Five days later this daughter was taken to jail, and thereupon she entirely changed her statement and admitted that she alone had killed her father, and averred that no other person had any part in the crime. She gave as her reason for the act that her father had been guilty of certain unnatural conduct not here necessary to mention, except to say that it appears evident that she soon suspected that this latter story would not be accepted as believable; and she then adopted another version which was that she had killed her father because on the day of the killing he had whipped her.
After she had been in jail about two weeks, she made still another change in her story, and this was that she had slain her father at the suggestion and on the advice of this appellant; that appellant had planned the deed for her, and had told her that, after she had shot her father and got him out of the way, appellant would marry her and they would live a happy life, although it is shown by the evidence that appellant was a married man and the said murderess knew it. Her testimony on the preliminary trial, although she then implicated appellant, did not correspond in significant particulars with what she swore in the subsequent main trial; and just here we note that which also bears a perceptible significance in relation to the validity of the conviction of this appellant on this record, namely, that this girl, although on her own admissions she was guilty of a murder almost without parallel in its heartless and sneaking cruelty, was permitted by the prosecution, a few days before the trial of appellant, to plead guilty to a lesser offense, and received a sentence of only five years in the penitentiary. It is further shown that four days before the trial of appellant, the prosecuting witness, Martha Cooper, stated to two persons who visited her in jail that appellant was not guilty and had nothing to do with the killing and *Page 531 two days later she repeated this statement to three others who visited her in jail.
Appellant denied with positiveness and consistency every statement of the prosecuting witness which would connect him with any criminal part in the murder. His statements and versions are corroborated by other witnesses, and the testimony of the prosecuting witness of the times and occasions when she says the plans for the killing were proposed and were laid by appellant is strongly discredited by the positive testimony of several witnesses other than appellant. The motive for the killing which was sought to be ascribed to appellant was weakened by the evidence of the other witnesses to the point that it practically disappears as a thing of any dependable substance, so far as appellant is concerned and so far as the pages of this record disclose.

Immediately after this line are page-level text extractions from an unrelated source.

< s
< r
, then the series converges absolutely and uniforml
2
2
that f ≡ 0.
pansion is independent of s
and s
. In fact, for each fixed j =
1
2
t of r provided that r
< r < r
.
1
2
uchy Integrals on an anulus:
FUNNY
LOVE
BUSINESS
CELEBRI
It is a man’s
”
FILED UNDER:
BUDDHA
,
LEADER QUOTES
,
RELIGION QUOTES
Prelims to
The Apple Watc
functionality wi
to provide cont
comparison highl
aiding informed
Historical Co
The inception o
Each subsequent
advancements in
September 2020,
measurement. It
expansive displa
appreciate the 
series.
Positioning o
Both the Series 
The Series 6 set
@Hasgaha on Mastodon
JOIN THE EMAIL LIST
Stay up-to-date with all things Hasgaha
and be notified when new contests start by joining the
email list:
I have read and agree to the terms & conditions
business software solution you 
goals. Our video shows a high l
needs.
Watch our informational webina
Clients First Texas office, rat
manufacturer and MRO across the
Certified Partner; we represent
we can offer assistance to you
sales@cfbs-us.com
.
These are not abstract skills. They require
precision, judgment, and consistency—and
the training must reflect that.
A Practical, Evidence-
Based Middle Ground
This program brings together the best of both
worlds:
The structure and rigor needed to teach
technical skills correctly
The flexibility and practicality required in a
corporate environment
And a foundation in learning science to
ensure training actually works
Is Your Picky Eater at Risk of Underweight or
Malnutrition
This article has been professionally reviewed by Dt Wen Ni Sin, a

Without pursuing the details, since they are all confirmatory of the summary above set out, we are of opinion that we have here a case which falls within the principle of adjudication applied in Sykes v. State, 92 Miss. 247, 45 So. 838, and that a conviction ought not to be allowed now to stand on the uncorroborated testimony of this woman, who, in addition to being an admitted, ready, and voluble liar, is shown in the very nature of her crime and the circumstances of its actual commission to be practically destitute of normal moral concepts and of those essential moral qualities which give dependable validity to sworn testimony. Compare White v. State, 146 Miss. 815, 112 So. 27; Hunter v. State, 137 Miss. 276, 102 So. 282; Abele v. State,138 Miss. 772, 103 So. 370. At least, we say that a conviction should not be allowed to stand on her uncorroborated testimony, and when the defense is corroborated, as it has been on this record, until the third jury shall have considered the evidence and shall persist in the same verdict of guilty. Section 592, Code 1930.